In empirical analyses almost ten years apart, funds that scored well on these behaviours outperformed those that scored poorly by 1 to 2 percent per annum.
This is the biggest beef I've got with Mr. Ambachtsheer's "authoritative" report on pension reforms. He shamelessly cites his own firm's research and neglects to mention that his biggest clients are the very large pension plans he is commending for "good governance".
If you've been reading Pension Pulse, you know what is really going on at each and every large Canadian pension fund. Far from having good governance, most of these large funds are governed in an ad hoc fashion which provides the illusion of good governance. The claim that "Canada leads the world" on pension governance is an outright lie which ignores serious governance gaps that still remain in our pension system.
I can destroy each and every governance point Mr. Ambachtsheer raises above. First, the board of directors at these large public pension funds are made up of political hacks and industry types who in many cases don't have a clue about proper pension governance.

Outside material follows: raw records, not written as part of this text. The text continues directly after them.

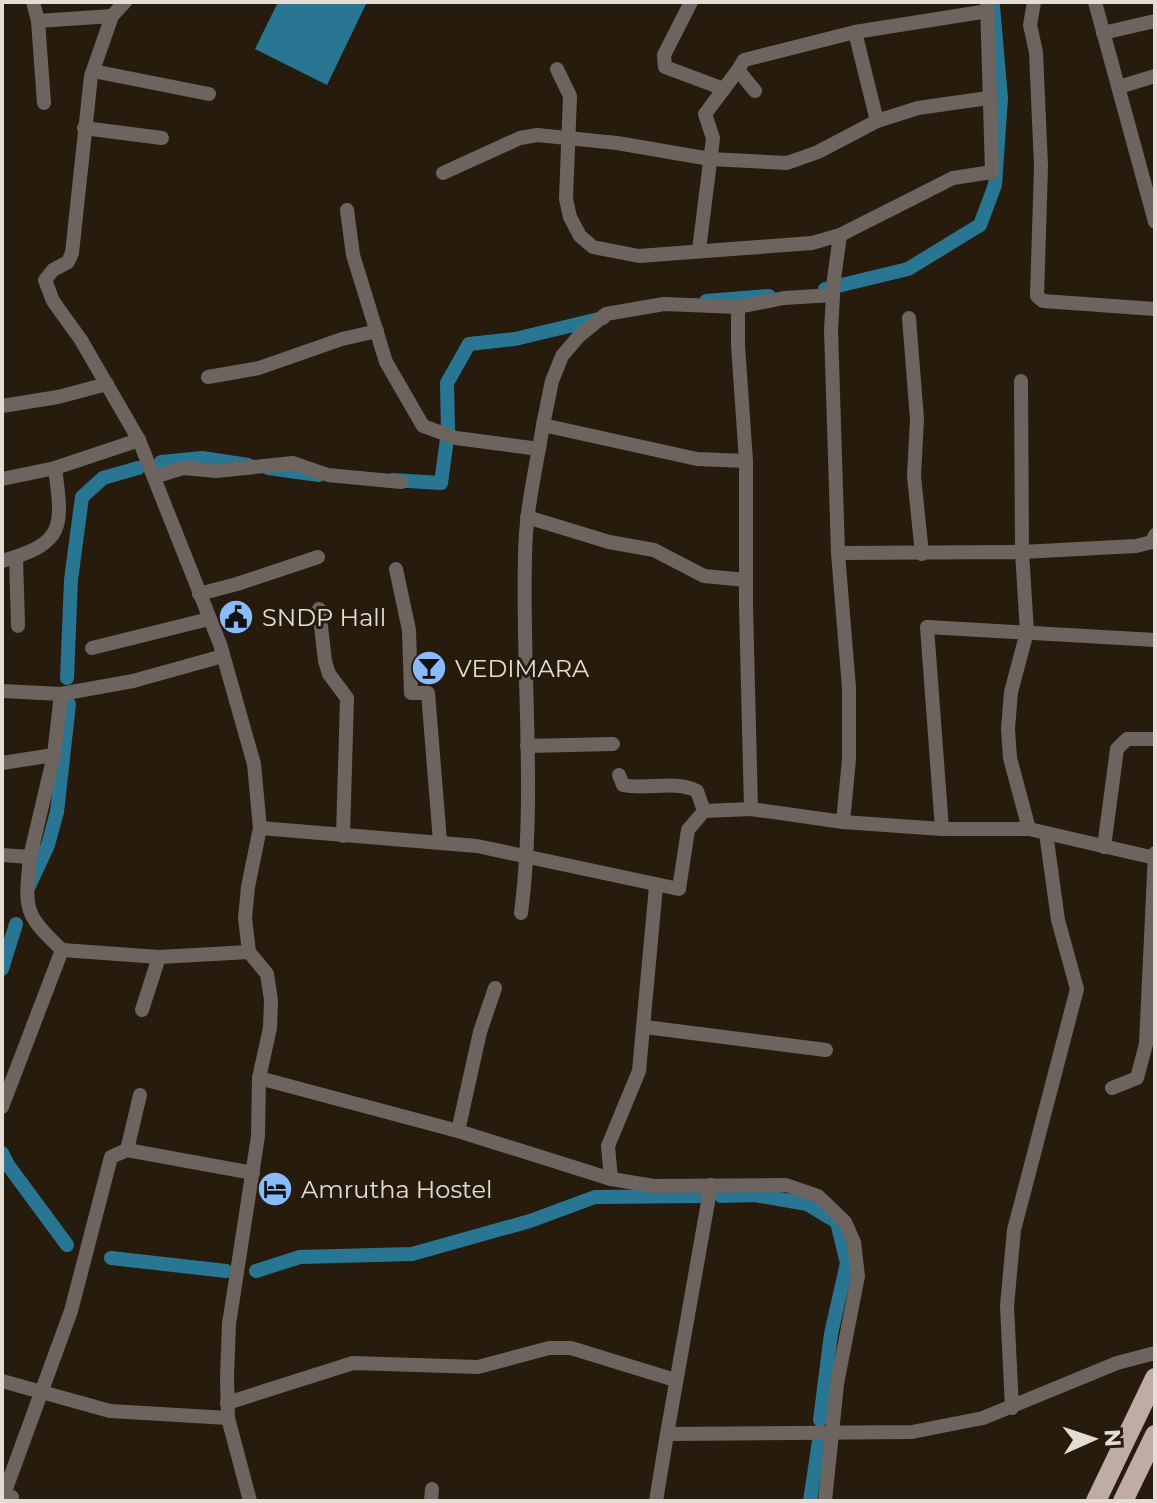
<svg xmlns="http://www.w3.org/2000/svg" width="1157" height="1503" font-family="Montserrat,sans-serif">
<rect width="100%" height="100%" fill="#271b0e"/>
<polygon fill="#287692" points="278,2 367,2 327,85 255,49"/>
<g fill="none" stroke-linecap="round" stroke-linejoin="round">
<g stroke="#287692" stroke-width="14">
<polyline points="825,289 908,269 980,225 995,185 1001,98 993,6"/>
<polyline points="706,301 769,296"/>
<polyline points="161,462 202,458 248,465"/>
<polyline points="268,468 319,475"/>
<polyline points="392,480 441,483 448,432 447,383 469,344 515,339 603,318"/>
<polyline points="67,678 71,580 82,497 103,478 138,468"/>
<polyline points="29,886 48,845 57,812 69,704"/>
<polyline points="2,969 16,924"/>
<polyline points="2,1153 8,1165 67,1245"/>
<polyline points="721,1196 755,1195 807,1204 837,1222 847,1263 831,1334 820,1420"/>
<polyline points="111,1258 226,1271"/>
<polyline points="256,1271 300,1257 412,1254 530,1221 595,1197 699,1196"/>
<polyline points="810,1501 819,1441"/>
</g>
<g stroke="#6d6460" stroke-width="14">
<polyline points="33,2 38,21 112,16"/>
<polyline points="125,2 112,16 91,76 72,253 68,262 53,270 45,280 53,301 81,340 139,440 220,644 254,764 260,828 477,846 679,889 688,830 704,811 751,809 843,822 942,829 1029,829 1155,858"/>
<polyline points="691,2 664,55 665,67 724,89"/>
<polyline points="1034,2 1030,25 1036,52 1041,166 1037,296 1043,301 1155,309"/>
<polyline points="1095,2 1155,222"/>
<polyline points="38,21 44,103"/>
<polyline points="855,32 988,11"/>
<polyline points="1103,33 1155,21"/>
<polyline points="557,69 570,96 566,199 570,217 580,236 593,247 639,256 812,243 840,235 834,279 831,330 838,553 849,688 849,759 843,822"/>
<polyline points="93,71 209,94"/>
<polyline points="1119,87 1155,76"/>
<polyline points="755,91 738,70 744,60 855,32 877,121"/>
<polyline points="84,128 162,138"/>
<polyline points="443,173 520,138 537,135 617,143 710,159 787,163 818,152 877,121 918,108 988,98"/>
<polyline points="347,210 353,255 386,362 423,426 456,438 539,449"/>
<polyline points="840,235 953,178 992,172 987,2"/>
<polyline points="699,250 713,138 705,114 738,70"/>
<polyline points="738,307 738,345 746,461"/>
<polyline points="909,318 917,419 914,476 922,554"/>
<polyline points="208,377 259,368 342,339 377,331"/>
<polyline points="1021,381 1022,552 1136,546 1152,542 1155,535"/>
<polyline points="2,406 58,397 107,384"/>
<polyline points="543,425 552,381 562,356 579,336 606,314 664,304 738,307 784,298 833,295"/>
<polyline points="154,477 183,468 216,471 293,463 328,475 401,482"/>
<polyline points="2,479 55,468 139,440"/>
<polyline points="527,517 609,542 654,550 704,576 746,580"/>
<polyline points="838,553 1022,552 1027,632 1011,692 1008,729 1010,758 1029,829"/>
<polyline points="16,557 18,626"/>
<path d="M2 561C65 543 63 528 55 468"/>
<polyline points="396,569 409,630 411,693 428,693 440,841"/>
<polyline points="199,594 237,584 318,557"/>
<polyline points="319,609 325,661 329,674 347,698 343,836"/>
<polyline points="92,648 209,619"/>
<polyline points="2,691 61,694 133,681 223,656"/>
<polyline points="527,746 613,744"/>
<polyline points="2,763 54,755"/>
<path d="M619 775 623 785C647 790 675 780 697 791L704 811"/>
<polyline points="942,829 927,627 1155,640"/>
<polyline points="1104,847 1117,749 1127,739 1155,739"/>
<path d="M2 855 30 857C25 909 23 913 62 950"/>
<polyline points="30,857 54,755 61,694"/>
<polyline points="656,886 639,1071 608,1146 611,1179 654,1186 786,1185 818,1196 845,1222 854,1242 858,1276 837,1384 825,1501"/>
<path d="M521 913C536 796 522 676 525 558 525 512 536 469 543 425L697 459 746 461V605L751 809"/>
<polyline points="142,1010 159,957"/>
<polyline points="645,1027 826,1050"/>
<polyline points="259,1078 458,1131 611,1179"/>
<polyline points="1112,1088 1137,1078 1146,1044 1155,853"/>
<polyline points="2,1107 62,950 159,957 249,952"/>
<polyline points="458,1131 480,1032 495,988"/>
<polyline points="127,1150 140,1095"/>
<polyline points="2,1381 110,1411 228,1418"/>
<polyline points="227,1403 353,1363 478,1367 549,1348 571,1348 675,1380"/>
<polyline points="1012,1408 1007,1306 1014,1230 1077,989 1058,920 1046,833"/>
<polyline points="667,1434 711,1185"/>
<polyline points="2,1490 7,1486 71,1311 111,1157 127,1150 253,1173"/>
<polyline points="10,1501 12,1497"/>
<polyline points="250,1501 228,1418 227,1377 229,1324 258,1136 259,1078 270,1028 271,1000 267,974 249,952 245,918 248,887 260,828"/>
<polyline points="431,1501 432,1489"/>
<polyline points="656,1501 667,1434 912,1432 983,1418 1117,1363 1155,1353"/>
</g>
<g stroke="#bfaca4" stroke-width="20">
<polyline points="1096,1501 1155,1378"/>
<polyline points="1123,1501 1155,1435"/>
</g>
</g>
<defs>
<g id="civic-disc" transform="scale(1.8)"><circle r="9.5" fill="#88bafc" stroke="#271b0e"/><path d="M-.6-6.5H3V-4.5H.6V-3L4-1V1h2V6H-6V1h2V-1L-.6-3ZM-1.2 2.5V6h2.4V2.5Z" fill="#111"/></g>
<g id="bar-disc" transform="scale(1.8)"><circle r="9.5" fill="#88bafc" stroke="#271b0e"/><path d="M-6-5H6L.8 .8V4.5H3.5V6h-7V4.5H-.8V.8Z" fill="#111"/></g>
<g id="hotel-disc" transform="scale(1.8)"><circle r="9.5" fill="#88bafc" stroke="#271b0e"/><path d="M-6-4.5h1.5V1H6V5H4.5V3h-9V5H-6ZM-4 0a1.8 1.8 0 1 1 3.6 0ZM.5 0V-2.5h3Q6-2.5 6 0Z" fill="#111"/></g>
</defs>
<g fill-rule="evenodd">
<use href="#civic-disc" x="236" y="617"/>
<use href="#bar-disc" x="429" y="668"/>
<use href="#hotel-disc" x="275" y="1189"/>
</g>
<g text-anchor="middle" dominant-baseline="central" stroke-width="6" stroke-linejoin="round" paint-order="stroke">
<g font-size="24" fill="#e5ddd4" stroke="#271b0e" text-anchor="start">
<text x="262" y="617">SNDP Hall</text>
<text x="455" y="668">VEDIMARA</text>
<text x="301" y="1189">Amrutha Hostel</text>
</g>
</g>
<rect width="1157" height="1503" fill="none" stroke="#e5ddd4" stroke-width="8"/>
<g transform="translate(1093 1439) rotate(87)" stroke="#271b0e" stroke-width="6" paint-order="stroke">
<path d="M0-6L14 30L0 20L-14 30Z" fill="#e5ddd4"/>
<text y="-12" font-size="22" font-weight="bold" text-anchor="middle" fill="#e5ddd4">N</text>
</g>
</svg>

If it were up to me, I would add a few university professors from the finance, accounting and economics departments who have no industry ties whatsoever. I'd love to see pension fund managers try to pull fast ones over unbiased experts.
Second, self evaluation of board effectiveness is like Wall Street and Bay Street's self-regulation. It simply does not work and only acts like smoke and mirrors.
Third, there is no clarity between the respective roles of board and management. All too often the board tries to micromanage management instead of clearly defining their role and allowable risk parameters.
Fourth, the "adoption of a high-performance culture with transparent and competitive compensation policies" is typically based on bogus benchmarks which do not accurately reflect the risks of the underlying investments (particularly in private markets where benchmark abuse is rampant).
Fifth, decisions based purely on cost-effectiveness assessments is debatable. If pension funds are not disclosing who they do business with and what are the total costs of doing business, then we can never really know if they're delivering real added value to the plans they manage.
Sixth, and most important, everything should be disclosed at public pension funds. And I do mean everything. Benchmarks governing public and private markets, minutes from each board of directors' meeting, compensation for every senior officer, departures of senior managers, turnover rates, custodians, vendors, fees to external managers, internal operational costs, expense reports for senior managers and individual groups, etc. Public monies deserve full and public disclosure.
Finally, if you want to read an excellent article on pension reforms, I suggest you read Jean-Pierre Laporte's article in the June issue of Benefits and Pension Monitor, Supplemental CPP: An Idea Whose Time Has Come (on pages 38-39).
Canada can lead the world in pension reforms, but first let's get some basic disclosure and tighter oversight on investments and compensation policies. If you pay people to take stupid risks, don't be surprised when they deliver disastrous results.